[Saved data entries]
•••••

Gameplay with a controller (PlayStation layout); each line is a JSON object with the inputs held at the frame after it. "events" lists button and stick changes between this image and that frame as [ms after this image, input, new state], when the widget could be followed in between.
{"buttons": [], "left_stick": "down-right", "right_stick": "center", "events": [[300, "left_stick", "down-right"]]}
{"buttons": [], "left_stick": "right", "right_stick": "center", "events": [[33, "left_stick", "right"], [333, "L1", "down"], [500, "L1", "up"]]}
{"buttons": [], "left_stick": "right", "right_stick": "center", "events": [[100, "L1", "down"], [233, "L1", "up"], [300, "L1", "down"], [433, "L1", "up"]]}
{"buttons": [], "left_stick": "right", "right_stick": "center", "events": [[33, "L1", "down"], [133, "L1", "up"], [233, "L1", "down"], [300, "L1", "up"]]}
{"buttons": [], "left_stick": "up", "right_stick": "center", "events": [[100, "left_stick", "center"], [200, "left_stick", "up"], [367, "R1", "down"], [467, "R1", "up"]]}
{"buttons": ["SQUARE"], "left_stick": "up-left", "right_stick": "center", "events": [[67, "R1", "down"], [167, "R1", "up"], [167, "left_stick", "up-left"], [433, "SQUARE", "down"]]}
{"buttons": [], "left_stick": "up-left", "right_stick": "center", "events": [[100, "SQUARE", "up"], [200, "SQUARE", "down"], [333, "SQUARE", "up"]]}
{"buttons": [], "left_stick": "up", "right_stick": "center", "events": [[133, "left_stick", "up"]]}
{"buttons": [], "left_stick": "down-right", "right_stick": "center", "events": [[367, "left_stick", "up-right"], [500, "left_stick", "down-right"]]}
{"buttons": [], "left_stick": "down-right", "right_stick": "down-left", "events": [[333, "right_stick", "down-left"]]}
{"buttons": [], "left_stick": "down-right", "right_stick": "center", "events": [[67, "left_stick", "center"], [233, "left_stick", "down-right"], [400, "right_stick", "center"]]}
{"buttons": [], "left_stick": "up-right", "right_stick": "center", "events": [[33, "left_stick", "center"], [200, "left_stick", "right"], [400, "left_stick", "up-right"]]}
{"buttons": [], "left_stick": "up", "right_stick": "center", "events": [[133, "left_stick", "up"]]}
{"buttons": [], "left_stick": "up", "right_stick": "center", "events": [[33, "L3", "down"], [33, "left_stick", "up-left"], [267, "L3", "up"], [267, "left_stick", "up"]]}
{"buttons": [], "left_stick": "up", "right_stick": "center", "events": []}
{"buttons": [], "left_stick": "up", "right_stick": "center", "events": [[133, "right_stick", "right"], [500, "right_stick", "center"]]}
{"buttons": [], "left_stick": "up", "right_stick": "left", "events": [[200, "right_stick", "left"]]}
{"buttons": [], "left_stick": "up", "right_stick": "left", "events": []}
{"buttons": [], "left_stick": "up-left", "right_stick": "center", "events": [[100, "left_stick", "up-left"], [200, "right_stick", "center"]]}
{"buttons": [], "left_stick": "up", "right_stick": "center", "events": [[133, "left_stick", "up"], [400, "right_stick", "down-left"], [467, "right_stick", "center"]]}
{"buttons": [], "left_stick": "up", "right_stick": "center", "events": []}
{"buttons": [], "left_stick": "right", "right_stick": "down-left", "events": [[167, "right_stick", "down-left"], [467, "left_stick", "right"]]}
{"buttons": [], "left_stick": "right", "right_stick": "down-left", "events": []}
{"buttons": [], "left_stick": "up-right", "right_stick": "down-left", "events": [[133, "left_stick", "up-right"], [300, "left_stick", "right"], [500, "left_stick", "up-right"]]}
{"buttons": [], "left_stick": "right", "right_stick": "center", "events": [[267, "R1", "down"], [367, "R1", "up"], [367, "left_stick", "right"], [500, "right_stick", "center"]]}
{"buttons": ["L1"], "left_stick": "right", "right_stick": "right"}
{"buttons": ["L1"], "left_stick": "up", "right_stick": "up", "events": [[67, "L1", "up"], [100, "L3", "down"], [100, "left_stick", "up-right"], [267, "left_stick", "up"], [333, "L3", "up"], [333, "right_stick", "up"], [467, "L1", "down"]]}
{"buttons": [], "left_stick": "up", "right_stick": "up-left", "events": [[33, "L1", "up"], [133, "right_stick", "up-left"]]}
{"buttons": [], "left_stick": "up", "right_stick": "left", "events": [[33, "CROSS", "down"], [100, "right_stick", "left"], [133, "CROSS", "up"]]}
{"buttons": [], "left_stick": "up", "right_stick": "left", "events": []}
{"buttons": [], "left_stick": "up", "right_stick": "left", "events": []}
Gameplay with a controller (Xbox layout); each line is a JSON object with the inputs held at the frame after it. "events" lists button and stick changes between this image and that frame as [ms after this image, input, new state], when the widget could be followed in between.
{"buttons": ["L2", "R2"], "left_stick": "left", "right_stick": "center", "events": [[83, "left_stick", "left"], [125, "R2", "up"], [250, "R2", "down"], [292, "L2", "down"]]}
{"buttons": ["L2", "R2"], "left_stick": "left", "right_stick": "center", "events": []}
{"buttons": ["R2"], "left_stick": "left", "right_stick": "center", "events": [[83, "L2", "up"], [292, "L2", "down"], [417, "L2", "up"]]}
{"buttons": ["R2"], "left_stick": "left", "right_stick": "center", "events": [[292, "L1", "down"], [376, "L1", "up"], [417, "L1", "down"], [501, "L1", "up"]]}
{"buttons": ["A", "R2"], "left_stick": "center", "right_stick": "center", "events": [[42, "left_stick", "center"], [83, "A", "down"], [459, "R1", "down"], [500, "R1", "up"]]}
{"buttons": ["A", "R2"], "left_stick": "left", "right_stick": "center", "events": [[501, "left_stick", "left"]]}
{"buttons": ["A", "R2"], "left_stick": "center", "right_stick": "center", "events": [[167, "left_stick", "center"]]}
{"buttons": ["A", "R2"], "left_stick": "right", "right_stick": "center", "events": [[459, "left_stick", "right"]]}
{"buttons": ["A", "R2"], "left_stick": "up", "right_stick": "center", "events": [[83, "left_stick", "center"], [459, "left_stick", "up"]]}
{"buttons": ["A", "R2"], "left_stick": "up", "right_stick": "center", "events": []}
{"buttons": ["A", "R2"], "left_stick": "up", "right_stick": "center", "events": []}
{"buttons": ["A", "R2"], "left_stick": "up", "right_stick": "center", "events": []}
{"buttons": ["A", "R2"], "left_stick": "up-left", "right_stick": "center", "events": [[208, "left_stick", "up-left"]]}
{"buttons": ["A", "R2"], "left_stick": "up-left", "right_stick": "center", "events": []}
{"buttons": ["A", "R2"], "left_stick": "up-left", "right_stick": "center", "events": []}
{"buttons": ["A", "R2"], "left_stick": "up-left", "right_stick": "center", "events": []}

•••••

■ About this task
Give the records back in full, word for word.

■ Response below
Gameplay with a controller (PlayStation layout); each line is a JSON object with the inputs held at the frame after it. "events" lists button and stick changes between this image and that frame as [ms after this image, input, new state], when the widget could be followed in between.
{"buttons": [], "left_stick": "down-right", "right_stick": "center", "events": [[300, "left_stick", "down-right"]]}
{"buttons": [], "left_stick": "right", "right_stick": "center", "events": [[33, "left_stick", "right"], [333, "L1", "down"], [500, "L1", "up"]]}
{"buttons": [], "left_stick": "right", "right_stick": "center", "events": [[100, "L1", "down"], [233, "L1", "up"], [300, "L1", "down"], [433, "L1", "up"]]}
{"buttons": [], "left_stick": "right", "right_stick": "center", "events": [[33, "L1", "down"], [133, "L1", "up"], [233, "L1", "down"], [300, "L1", "up"]]}
{"buttons": [], "left_stick": "up", "right_stick": "center", "events": [[100, "left_stick", "center"], [200, "left_stick", "up"], [367, "R1", "down"], [467, "R1", "up"]]}
{"buttons": ["SQUARE"], "left_stick": "up-left", "right_stick": "center", "events": [[67, "R1", "down"], [167, "R1", "up"], [167, "left_stick", "up-left"], [433, "SQUARE", "down"]]}
{"buttons": [], "left_stick": "up-left", "right_stick": "center", "events": [[100, "SQUARE", "up"], [200, "SQUARE", "down"], [333, "SQUARE", "up"]]}
{"buttons": [], "left_stick": "up", "right_stick": "center", "events": [[133, "left_stick", "up"]]}
{"buttons": [], "left_stick": "down-right", "right_stick": "center", "events": [[367, "left_stick", "up-right"], [500, "left_stick", "down-right"]]}
{"buttons": [], "left_stick": "down-right", "right_stick": "down-left", "events": [[333, "right_stick", "down-left"]]}
{"buttons": [], "left_stick": "down-right", "right_stick": "center", "events": [[67, "left_stick", "center"], [233, "left_stick", "down-right"], [400, "right_stick", "center"]]}
{"buttons": [], "left_stick": "up-right", "right_stick": "center", "events": [[33, "left_stick", "center"], [200, "left_stick", "right"], [400, "left_stick", "up-right"]]}
{"buttons": [], "left_stick": "up", "right_stick": "center", "events": [[133, "left_stick", "up"]]}
{"buttons": [], "left_stick": "up", "right_stick": "center", "events": [[33, "L3", "down"], [33, "left_stick", "up-left"], [267, "L3", "up"], [267, "left_stick", "up"]]}
{"buttons": [], "left_stick": "up", "right_stick": "center", "events": []}
{"buttons": [], "left_stick": "up", "right_stick": "center", "events": [[133, "right_stick", "right"], [500, "right_stick", "center"]]}
{"buttons": [], "left_stick": "up", "right_stick": "left", "events": [[200, "right_stick", "left"]]}
{"buttons": [], "left_stick": "up", "right_stick": "left", "events": []}
{"buttons": [], "left_stick": "up-left", "right_stick": "center", "events": [[100, "left_stick", "up-left"], [200, "right_stick", "center"]]}
{"buttons": [], "left_stick": "up", "right_stick": "center", "events": [[133, "left_stick", "up"], [400, "right_stick", "down-left"], [467, "right_stick", "center"]]}
{"buttons": [], "left_stick": "up", "right_stick": "center", "events": []}
{"buttons": [], "left_stick": "right", "right_stick": "down-left", "events": [[167, "right_stick", "down-left"], [467, "left_stick", "right"]]}
{"buttons": [], "left_stick": "right", "right_stick": "down-left", "events": []}
{"buttons": [], "left_stick": "up-right", "right_stick": "down-left", "events": [[133, "left_stick", "up-right"], [300, "left_stick", "right"], [500, "left_stick", "up-right"]]}
{"buttons": [], "left_stick": "right", "right_stick": "center", "events": [[267, "R1", "down"], [367, "R1", "up"], [367, "left_stick", "right"], [500, "right_stick", "center"]]}
{"buttons": ["L1"], "left_stick": "right", "right_stick": "right"}
{"buttons": ["L1"], "left_stick": "up", "right_stick": "up", "events": [[67, "L1", "up"], [100, "L3", "down"], [100, "left_stick", "up-right"], [267, "left_stick", "up"], [333, "L3", "up"], [333, "right_stick", "up"], [467, "L1", "down"]]}
{"buttons": [], "left_stick": "up", "right_stick": "up-left", "events": [[33, "L1", "up"], [133, "right_stick", "up-left"]]}
{"buttons": [], "left_stick": "up", "right_stick": "left", "events": [[33, "CROSS", "down"], [100, "right_stick", "left"], [133, "CROSS", "up"]]}
{"buttons": [], "left_stick": "up", "right_stick": "left", "events": []}
{"buttons": [], "left_stick": "up", "right_stick": "left", "events": []}
Gameplay with a controller (Xbox layout); each line is a JSON object with the inputs held at the frame after it. "events" lists button and stick changes between this image and that frame as [ms after this image, input, new state], when the widget could be followed in between.
{"buttons": ["L2", "R2"], "left_stick": "left", "right_stick": "center", "events": [[83, "left_stick", "left"], [125, "R2", "up"], [250, "R2", "down"], [292, "L2", "down"]]}
{"buttons": ["L2", "R2"], "left_stick": "left", "right_stick": "center", "events": []}
{"buttons": ["R2"], "left_stick": "left", "right_stick": "center", "events": [[83, "L2", "up"], [292, "L2", "down"], [417, "L2", "up"]]}
{"buttons": ["R2"], "left_stick": "left", "right_stick": "center", "events": [[292, "L1", "down"], [376, "L1", "up"], [417, "L1", "down"], [501, "L1", "up"]]}
{"buttons": ["A", "R2"], "left_stick": "center", "right_stick": "center", "events": [[42, "left_stick", "center"], [83, "A", "down"], [459, "R1", "down"], [500, "R1", "up"]]}
{"buttons": ["A", "R2"], "left_stick": "left", "right_stick": "center", "events": [[501, "left_stick", "left"]]}
{"buttons": ["A", "R2"], "left_stick": "center", "right_stick": "center", "events": [[167, "left_stick", "center"]]}
{"buttons": ["A", "R2"], "left_stick": "right", "right_stick": "center", "events": [[459, "left_stick", "right"]]}
{"buttons": ["A", "R2"], "left_stick": "up", "right_stick": "center", "events": [[83, "left_stick", "center"], [459, "left_stick", "up"]]}
{"buttons": ["A", "R2"], "left_stick": "up", "right_stick": "center", "events": []}
{"buttons": ["A", "R2"], "left_stick": "up", "right_stick": "center", "events": []}
{"buttons": ["A", "R2"], "left_stick": "up", "right_stick": "center", "events": []}
{"buttons": ["A", "R2"], "left_stick": "up-left", "right_stick": "center", "events": [[208, "left_stick", "up-left"]]}
{"buttons": ["A", "R2"], "left_stick": "up-left", "right_stick": "center", "events": []}
{"buttons": ["A", "R2"], "left_stick": "up-left", "right_stick": "center", "events": []}
{"buttons": ["A", "R2"], "left_stick": "up-left", "right_stick": "center", "events": []}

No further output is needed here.